Data for review>
§

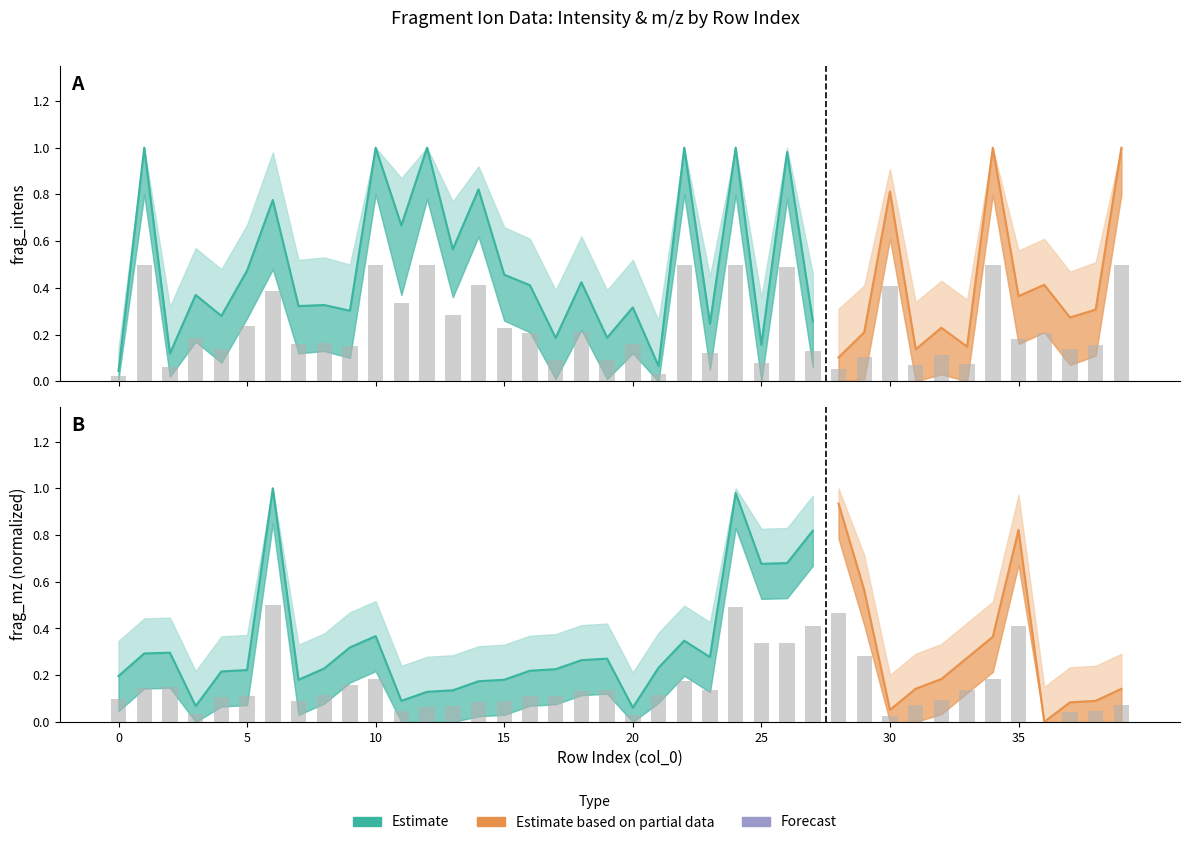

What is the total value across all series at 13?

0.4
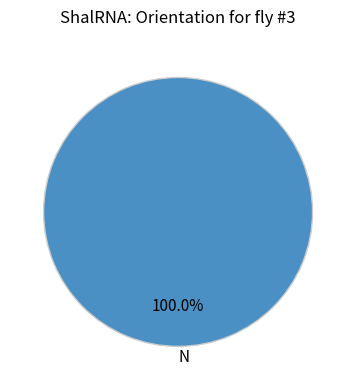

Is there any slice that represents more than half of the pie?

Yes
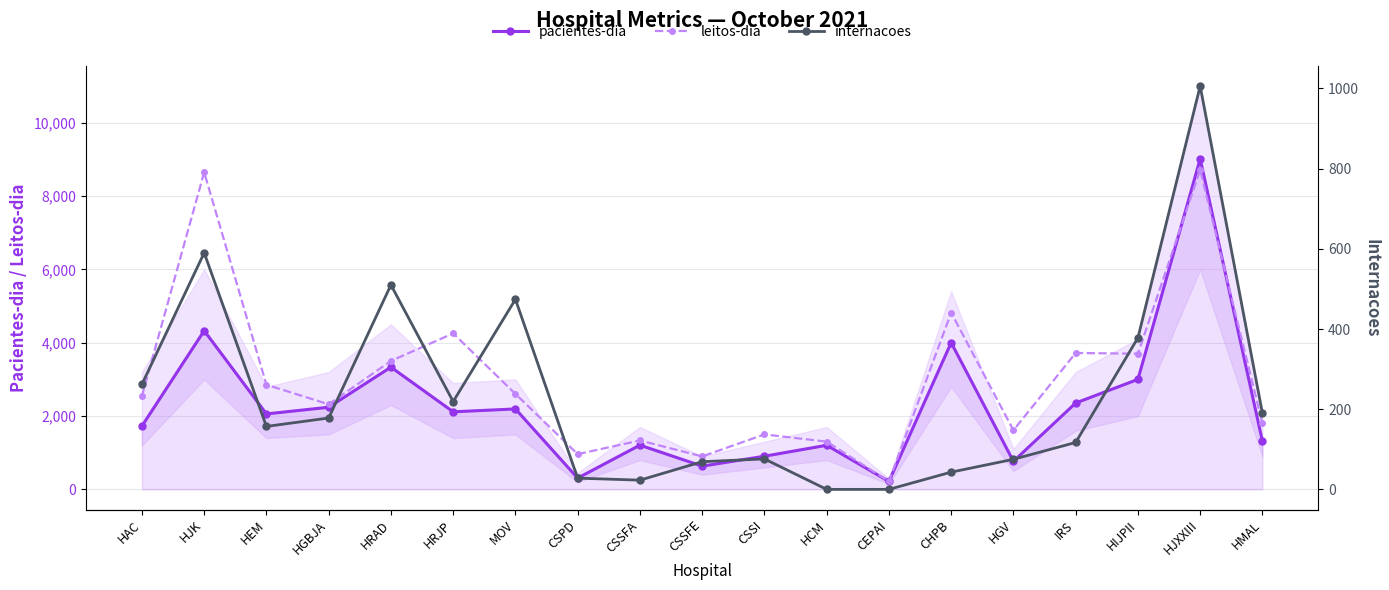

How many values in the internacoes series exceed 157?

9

§

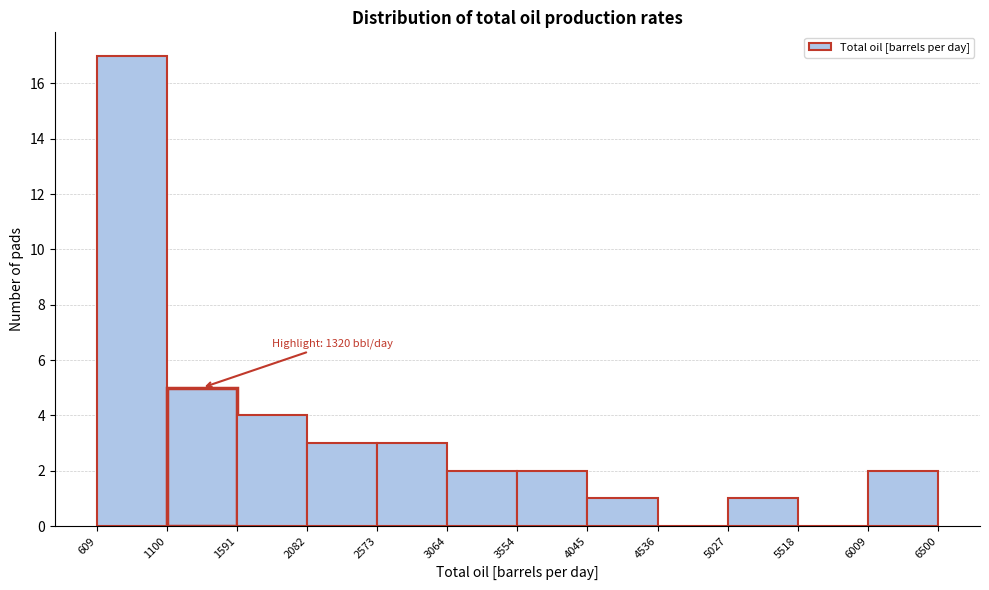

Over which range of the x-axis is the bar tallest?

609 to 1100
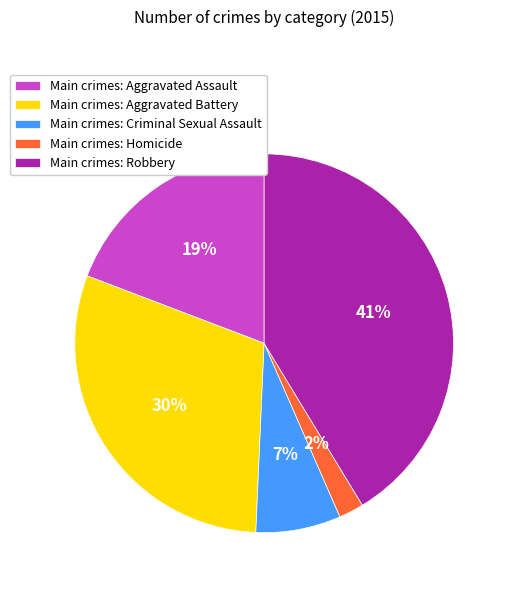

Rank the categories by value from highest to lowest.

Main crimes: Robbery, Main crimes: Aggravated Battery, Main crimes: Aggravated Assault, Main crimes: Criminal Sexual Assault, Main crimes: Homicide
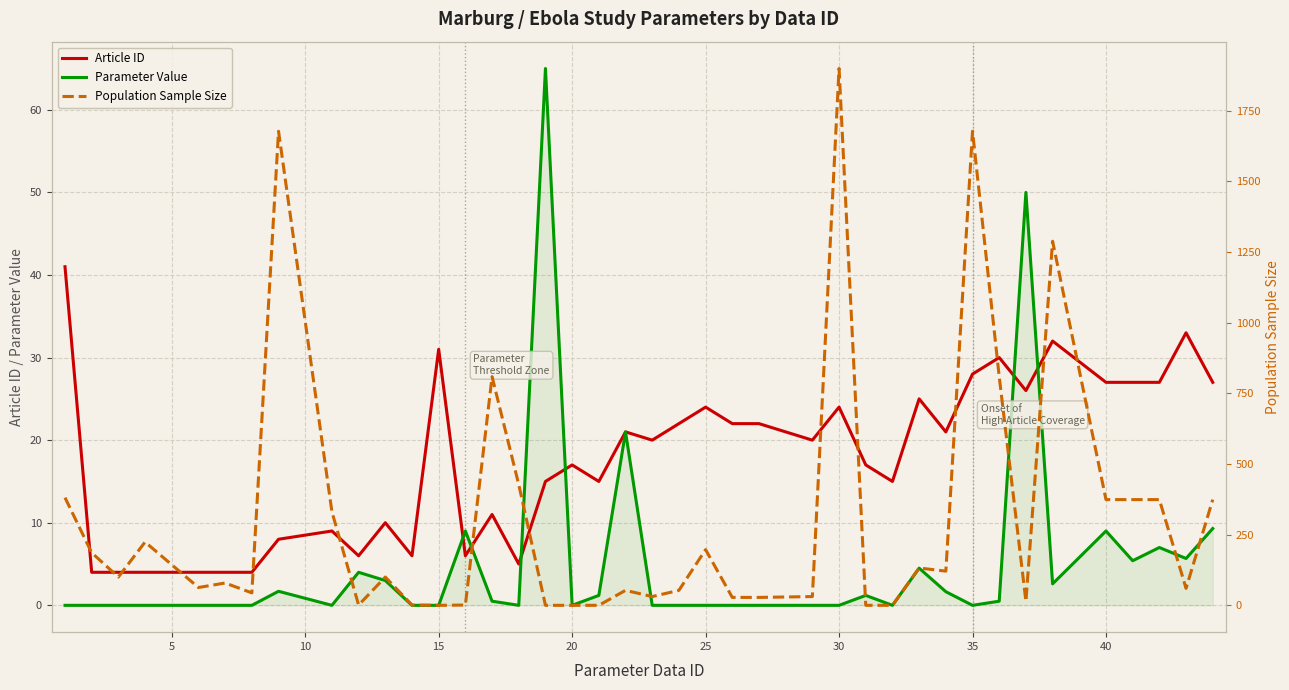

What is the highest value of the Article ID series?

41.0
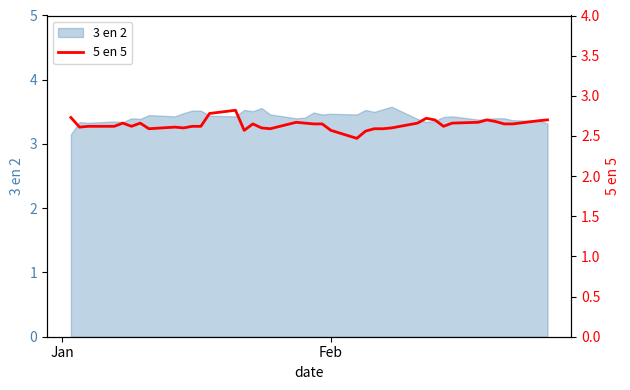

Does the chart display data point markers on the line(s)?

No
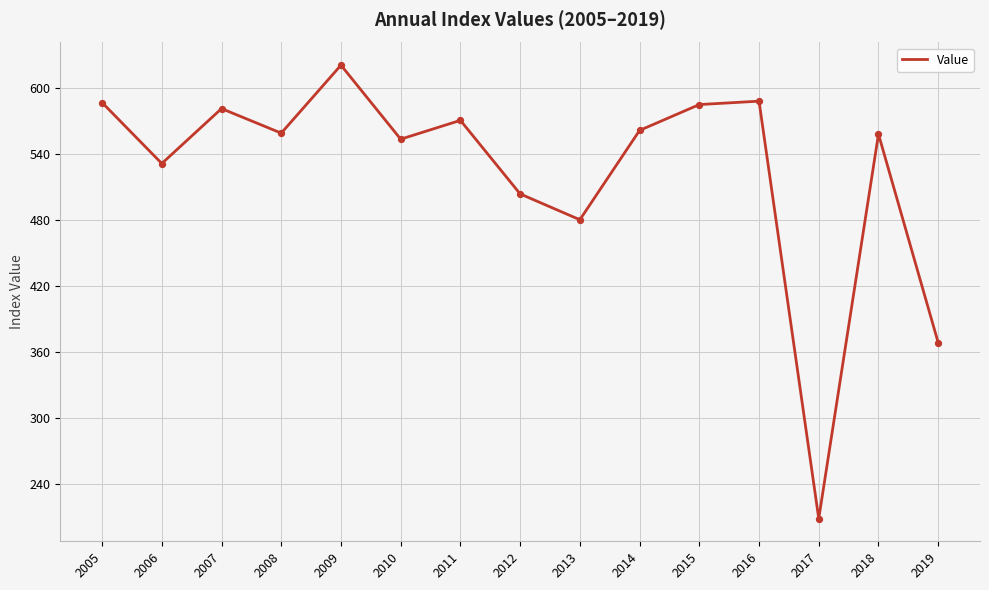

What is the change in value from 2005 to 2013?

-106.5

§

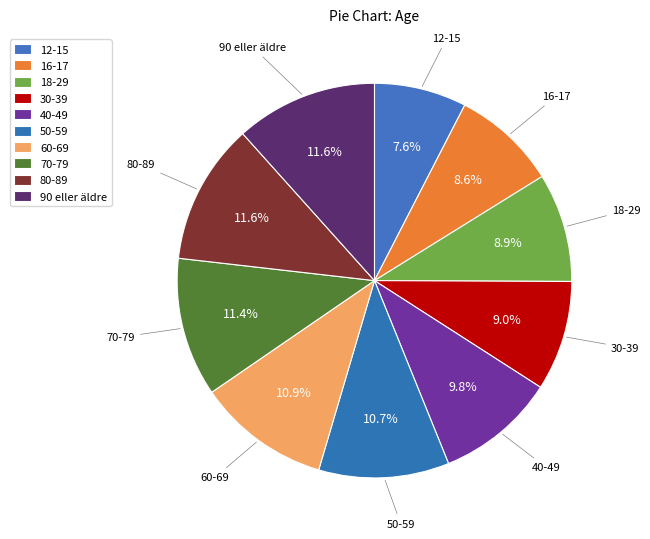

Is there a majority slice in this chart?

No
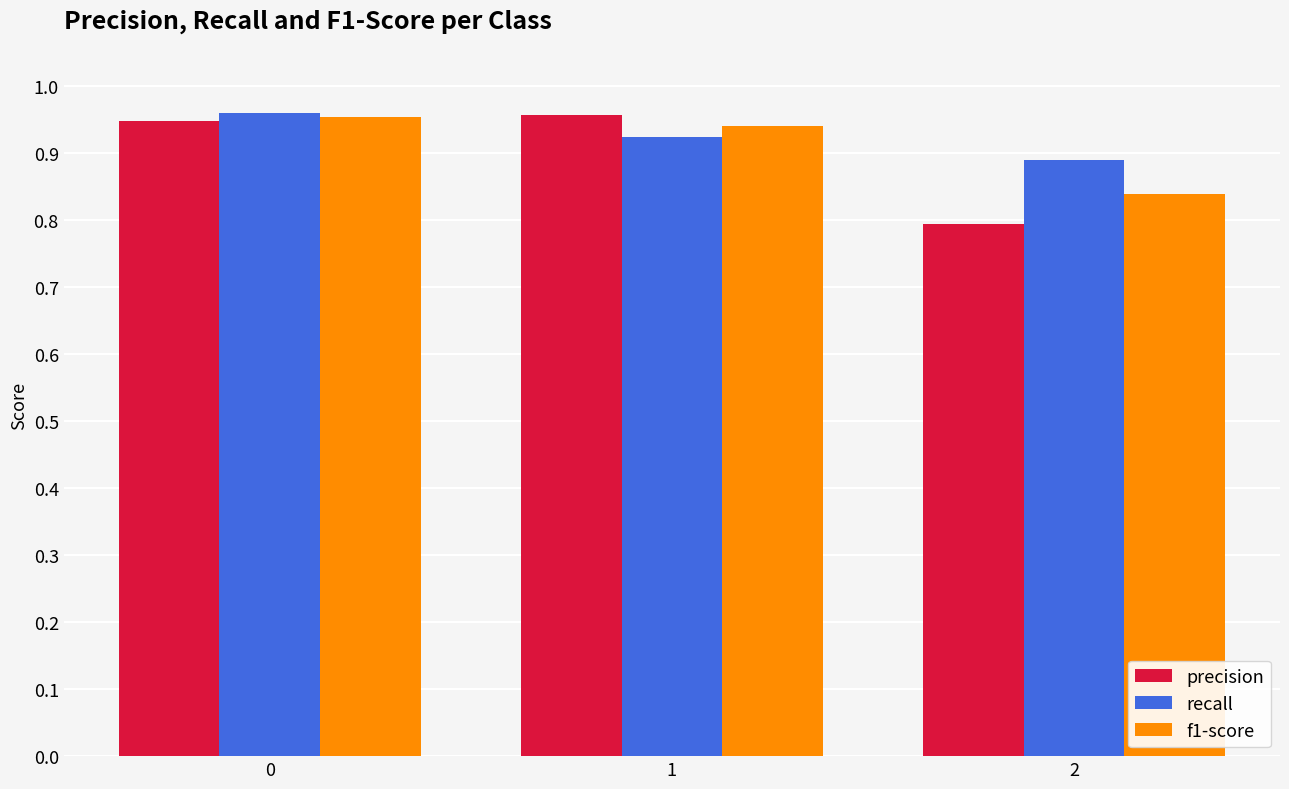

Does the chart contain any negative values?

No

§

Task goal> Repeat everything from the line containing "What is the total" down to the line containing "How many values", both included, with the pictures left out.

Answer space>
What is the total value across all series at 13?

0.4

Is there any slice that represents more than half of the pie?

Yes

How many values in the internacoes series exceed 157?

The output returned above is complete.